Are you happy? So how did you spend the International Day of Happiness?

And what the heck is the matter with Greenland?

Again, I ask seemingly odd questions because of something I learned last week: Last Friday was the International Day of Happiness and there have been such days each year since 2012.

Apparently, I was too grumpy to be aware of this before.

It turns out that greeting card companies are not responsible for this holiday. The United Nations General Assembly proclaimed the holiday in a resolution calling the pursuit of happiness "a fundamental human goal."

Nations, organizations, and "civil society" are invited by the resolution to observe the International Day of Happiness "in an appropriate manner."

By, for example, singing happy songs or eating stuff.

I know this because the U.N. is promoting singing and Nestle is promoting sweetened condensed milk.

The opening paragraph from a Nestle press release last week: "March 20 commemorates International Day of Happiness, a celebration instituted by the United Nations to further the idea that happiness is a fundamental human right and everyone deserves the chance at a happy, healthy life.

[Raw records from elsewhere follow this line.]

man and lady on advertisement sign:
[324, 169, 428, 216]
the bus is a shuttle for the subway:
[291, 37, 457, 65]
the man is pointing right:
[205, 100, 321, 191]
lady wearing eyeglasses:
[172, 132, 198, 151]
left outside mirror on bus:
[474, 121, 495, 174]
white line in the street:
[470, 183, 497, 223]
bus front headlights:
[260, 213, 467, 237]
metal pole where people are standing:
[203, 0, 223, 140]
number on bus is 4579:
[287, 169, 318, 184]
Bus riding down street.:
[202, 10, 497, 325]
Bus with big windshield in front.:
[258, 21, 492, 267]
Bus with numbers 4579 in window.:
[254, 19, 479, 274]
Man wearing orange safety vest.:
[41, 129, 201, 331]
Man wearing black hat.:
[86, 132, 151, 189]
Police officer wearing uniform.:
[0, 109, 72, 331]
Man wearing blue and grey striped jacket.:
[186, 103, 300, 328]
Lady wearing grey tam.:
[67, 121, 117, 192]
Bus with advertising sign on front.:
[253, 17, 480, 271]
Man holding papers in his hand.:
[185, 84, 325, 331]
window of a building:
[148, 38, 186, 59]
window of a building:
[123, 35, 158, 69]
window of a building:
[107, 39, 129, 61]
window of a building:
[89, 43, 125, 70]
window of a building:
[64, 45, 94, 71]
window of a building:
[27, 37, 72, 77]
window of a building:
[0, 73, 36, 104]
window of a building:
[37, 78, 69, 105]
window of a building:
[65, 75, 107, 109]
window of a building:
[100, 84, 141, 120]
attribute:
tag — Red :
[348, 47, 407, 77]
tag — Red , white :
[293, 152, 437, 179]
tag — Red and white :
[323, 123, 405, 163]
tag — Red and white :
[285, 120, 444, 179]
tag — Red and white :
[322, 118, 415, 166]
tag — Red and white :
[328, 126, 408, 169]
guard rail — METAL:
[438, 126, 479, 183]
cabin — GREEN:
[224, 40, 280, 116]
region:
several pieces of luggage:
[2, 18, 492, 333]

Since 2012, NESTLÉ® LA LECHERA® Sweetened Condensed Milk has brought this belief to life through 'Recipes for Happiness,' a campaign to inspire consumers to make desserts that lead to moments of happiness for themselves and their families."

Holidays are made for selling stuff.

By the way, this happiness notion doesn't seem to have caught on everywhere. Check out a map where people have pledged to create happiness on the Day of Happiness website. There's a lot of happy green in some parts of the world and then there's Greenland, where there's none.

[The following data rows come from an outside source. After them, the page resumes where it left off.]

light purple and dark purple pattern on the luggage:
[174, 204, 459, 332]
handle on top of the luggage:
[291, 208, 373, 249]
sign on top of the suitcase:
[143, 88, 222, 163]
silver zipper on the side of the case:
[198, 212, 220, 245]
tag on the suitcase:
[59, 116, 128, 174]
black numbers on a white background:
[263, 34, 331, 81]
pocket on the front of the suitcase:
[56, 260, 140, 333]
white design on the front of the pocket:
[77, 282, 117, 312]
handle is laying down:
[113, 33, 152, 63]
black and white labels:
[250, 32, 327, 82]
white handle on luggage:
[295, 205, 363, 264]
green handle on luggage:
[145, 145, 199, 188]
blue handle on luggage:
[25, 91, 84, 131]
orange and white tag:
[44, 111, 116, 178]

The U.N. needs to send troops to cheer up Greenland.

Part of the problem with this concept is that pretty awful things make some people happy. I'd prefer a grumpy Greenland to a happy ISIS.

Still, I guess I'm not opposed to happiness per se, but I'm the kind of person who gets really annoyed when someone tries to cheer me up. I'm guessing a few world leaders in, say, the Middle East or Eurasia are like me that way.

But maybe I'm wrong. Let's send Pharrell to Syria and see what happens.